Microsoft.WindowsAzure.Storage.Blob.BlobWriteStream.Flush()
Microsoft.WindowsAzure.Storage.Blob.BlobWriteStream.Commit()
Microsoft.WindowsAzure.Storage.Blob.CloudAppendBlob.UploadFromStreamHelper
Microsoft.WindowsAzure.Storage.Blob.CloudAppendBlob.AppendFromStream
Microsoft.WindowsAzure.Storage.Blob.CloudAppendBlob.AppendFromByteArray
Microsoft.WindowsAzure.Storage.Blob.CloudAppendBlob.AppendText

Here is the unit test. Maybe the service will handle requests from different contexts but not like this as a parallel?

    [TestMethod]
    public void test_append_text_concurrency()
    {
        AppendBlobStorage abs = new AppendBlobStorage(new    TestConnectConfig(), "testappendblob");

        string filename = "test-concurrent-blob";

        abs.Delete(filename);                       

        Parallel.Invoke(
            () => { abs.AppendText(filename, "message1\r\n"); },
            () => { abs.AppendText(filename, "message2\r\n"); }
        );

        string text = abs.ReadText(filename);

        Assert.IsTrue(text.Contains("message1"));
        Assert.IsTrue(text.Contains("message2"));
    }

Method in AppendBlobStorage

    public void AppendText(string filename, string text)
    {
        CloudAppendBlob cab = m_BlobStorage.BlobContainer.GetAppendBlobReference(filename);

        // Create if it doesn't exist
        if (!cab.Exists())
        {
            try
            {
                cab.CreateOrReplace(AccessCondition.GenerateIfNotExistsCondition(), null, null);
            }
            catch { }
        }

        // Append the text
        cab.AppendText(text);      
    }

Maybe I'm missing something.

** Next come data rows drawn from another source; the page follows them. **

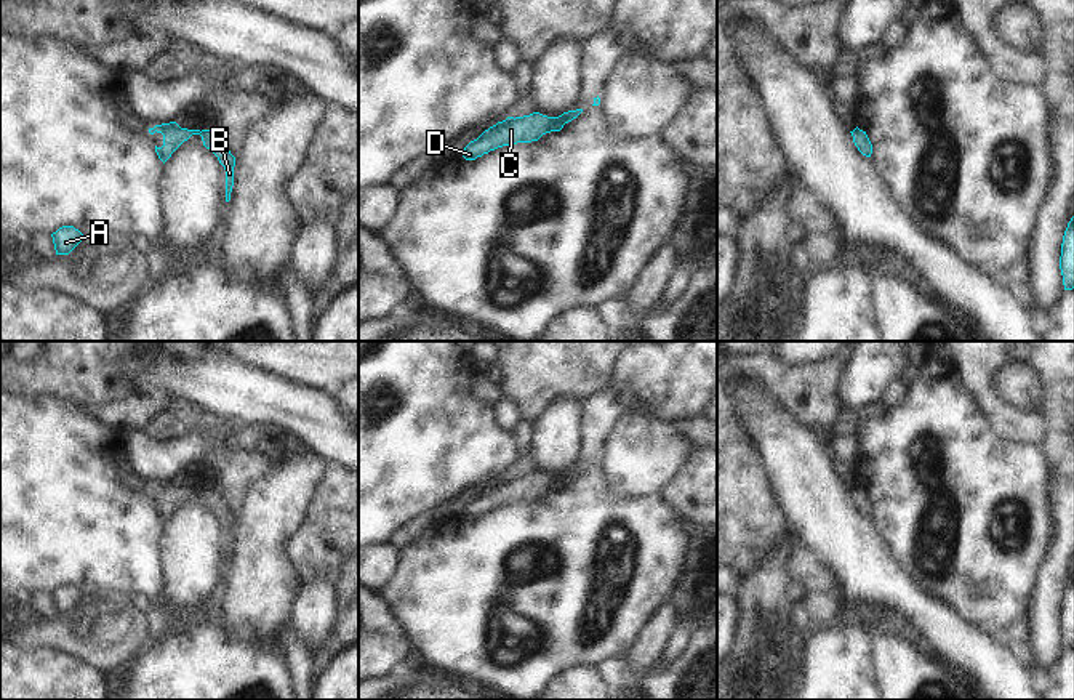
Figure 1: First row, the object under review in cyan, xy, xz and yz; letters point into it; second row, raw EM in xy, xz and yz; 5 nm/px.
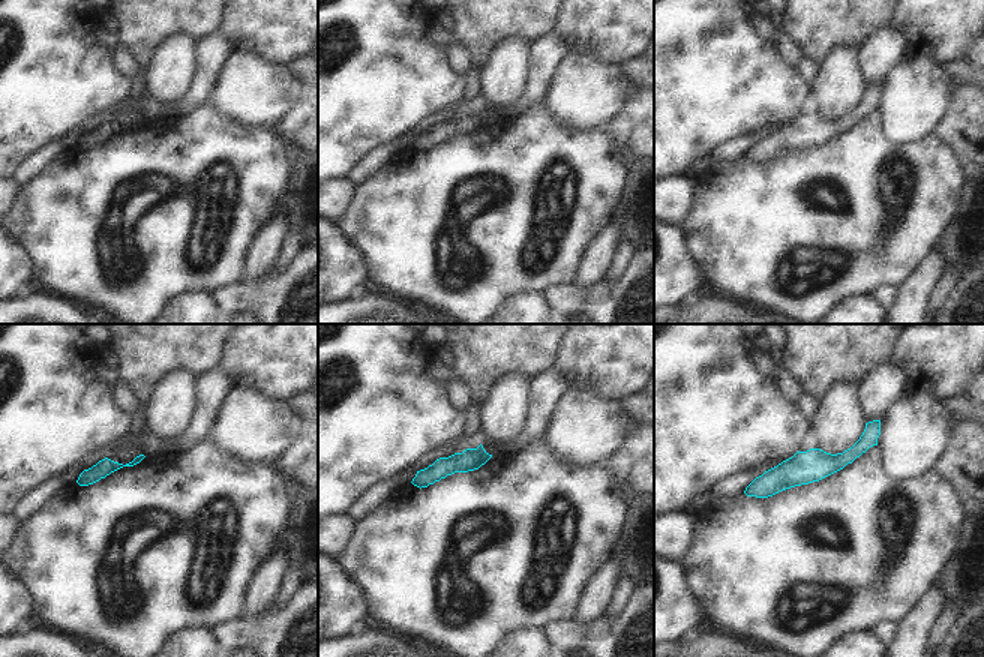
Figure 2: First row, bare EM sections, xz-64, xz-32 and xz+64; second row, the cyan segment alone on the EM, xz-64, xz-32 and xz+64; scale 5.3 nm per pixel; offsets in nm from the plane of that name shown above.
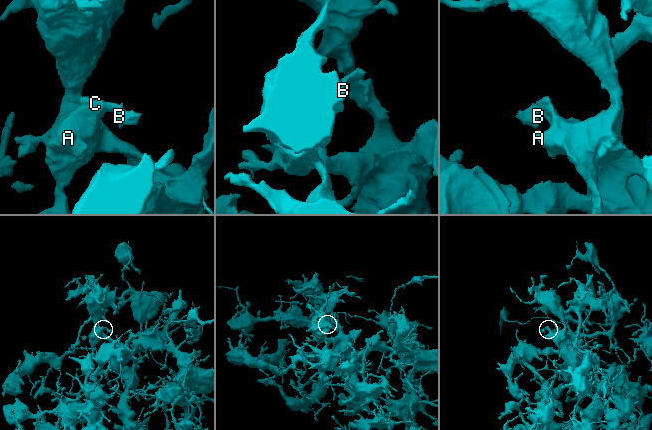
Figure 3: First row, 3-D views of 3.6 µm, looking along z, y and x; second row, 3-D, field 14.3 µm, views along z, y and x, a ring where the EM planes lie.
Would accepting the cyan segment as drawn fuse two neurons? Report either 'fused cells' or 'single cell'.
single cell

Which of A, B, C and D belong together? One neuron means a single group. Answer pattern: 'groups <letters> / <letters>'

The reason I'm trying to do this as I have multiple web jobs which can all write to this append blob and I figured this was what it was designed for?

Leighton answered 11/9, 2015 at 18:40 Comment(2)
I have also just tested this from spinning up multiple webjobs and writing some text to the same appendblob. I get the same error.Leighton
Note that I'm using version 5.0.2.0 of Microsoft.WindowsAzure.Storage (I have also tried against 5.0.3.0 preview)Leighton
L
12

After a bit more searching it looks like this is an actual problem.

I guess AppendBlobStorage is fairly new. (There are also other issues at the moment with AppendBlobStorage. see

http://blogs.msdn.com/b/windowsazurestorage/archive/2015/09/02/issue-in-azure-storage-client-library-5-0-0-and-5-0-1-preview-in-appendblob-functionality.aspx)

Anyway I fixed the issue by using the AppendBlock varient rather than AppendText as suggested here:

https://azurekan.wordpress.com/2015/09/08/issues-with-adding-text-to-azure-storage-append-blob/

The change to the appendtext method which passes the unit test defined above

    public void AppendText(string filename, string text)
    {
        if (string.IsNullOrWhiteSpace(filename))
            throw new ArgumentException("filename cannot be null or empty");

        if (!string.IsNullOrEmpty(text))
        {
            CloudAppendBlob cab = m_BlobStorage.BlobContainer.GetAppendBlobReference(filename);

            // Create if it doesn't exist
            if (!cab.Exists())
            {
                try
                {
                    cab.CreateOrReplace(AccessCondition.GenerateIfNotExistsCondition(), null, null);
                }
                catch (StorageException) { }
            }

            // use append block as append text seems to have an error at the moment.
            using (MemoryStream ms = new MemoryStream(Encoding.UTF8.GetBytes(text)))
            {
                cab.AppendBlock(ms);
            }
        }

    }
Leighton answered 12/9, 2015 at 15:27 Comment(0)
M
4

the class CloudAppendBlob's append methods, includes

AppendBlock/AppendFromByteArray/AppendFromFile/AppendFromStream/AppendText

essentially they will all use this same rest api endpoint. read the document: https://learn.microsoft.com/en-us/rest/api/storageservices/append-block

But only AppendBlock should be used in multi-writer scenario, all others should be used in single-writer scenario. The reason is: AppendBlock will NOT send the header x-ms-blob-append-offset with the PUT HTTP request.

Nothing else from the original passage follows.